The past month has been a whirlwind of information, training, zoom meetings, and data collecting. We have gone from breaking apart Joshua Tree fruits in a small basement in our house, to working in a USGS owned Greenhouse with hundreds upon hundreds of Joshua Tree seeds. Making the move from the basement to the greenhouse, the other interns and I were told that the seeds we had collected would begin to germinate in 10-12 days, plenty of time for us to set up planter trays (that we would eventually transplant the seeds into) as well as set up an organized plan of collecting and recording data. But being 2020, those plans changed very quickly one weekend when we discovered the first radicles emerging just 2 days after being planted. Needless to say, we were a little stressed out.

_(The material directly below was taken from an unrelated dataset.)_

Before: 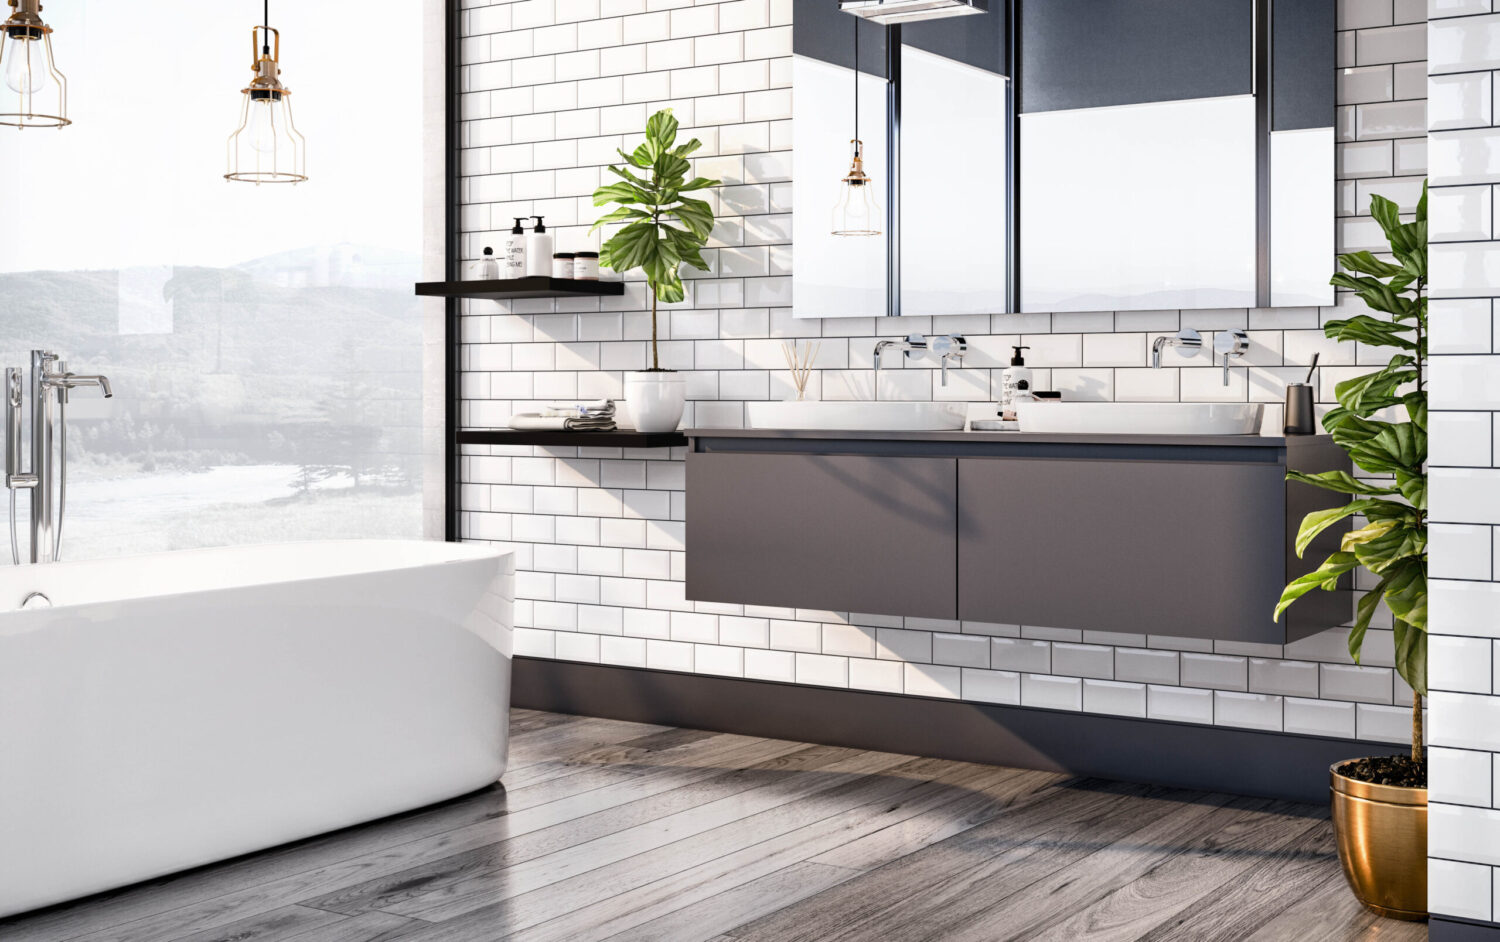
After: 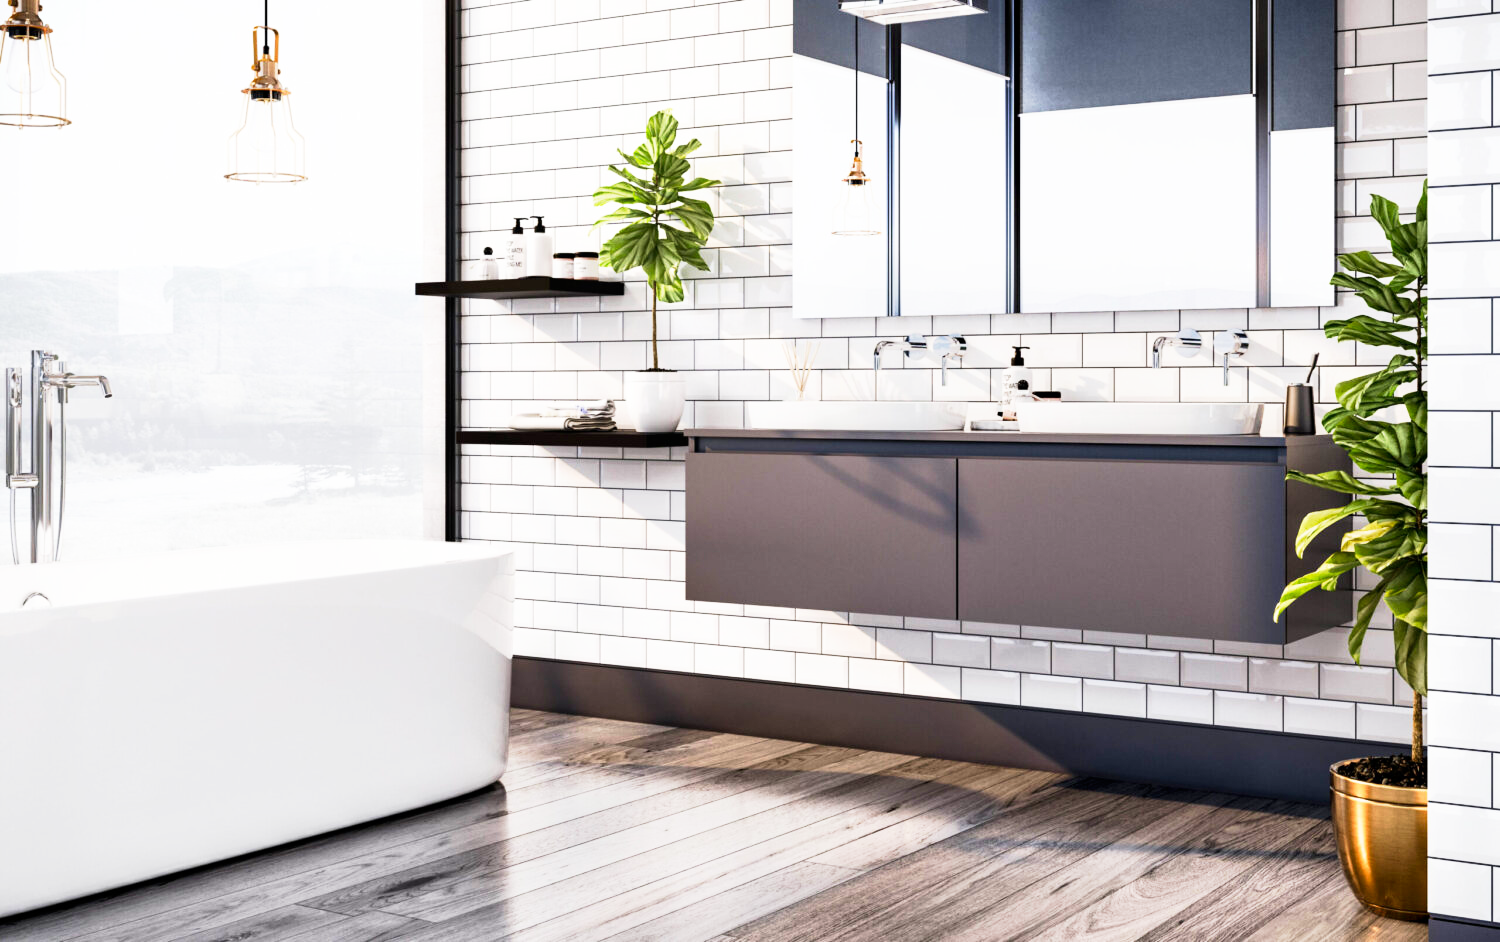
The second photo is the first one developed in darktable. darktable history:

One of our Joshua Tree seedlings

But that was over a week and a half ago and things have (slightly) calmed down. Since the first radicle emerged, the other interns and I have worked from sunup ‘till sundown building and filling planter crates, collecting germination data, continuing upkeep on the seeds and the greenhouse, and creating seemingly endless excel spreadsheets pertaining to seed growth. It has been difficult work, but it has been rewarding work. I walk into the greenhouse every morning to see new radicles, hypocotyls, or cotyledons emerging from the trays and I can’t help but get a little giddy. In the craziness that the world has experienced in 2020, it’s quite a feeling to see these plants growing so well and gives me hope for their populations in the future.

As of today (August 21, 2020), we have finished transplanting 1,600 Joshua Tree Seedlings and have up-to-date data of their growth, transplanting dates, and their location in the greenhouse. We have an estimated 49 deaths so far and replacement seeds from the same matriline will soon be transplanted in their place. While it seems that the “rush” is over for now, we will continue to be vigilant with observations and data entry so we can continue forward with as little stress as possible.

Transplanting JT seeds into planter crates

Thank you all for reading, and now it is time for me and the other interns to enjoy a long-awaited break!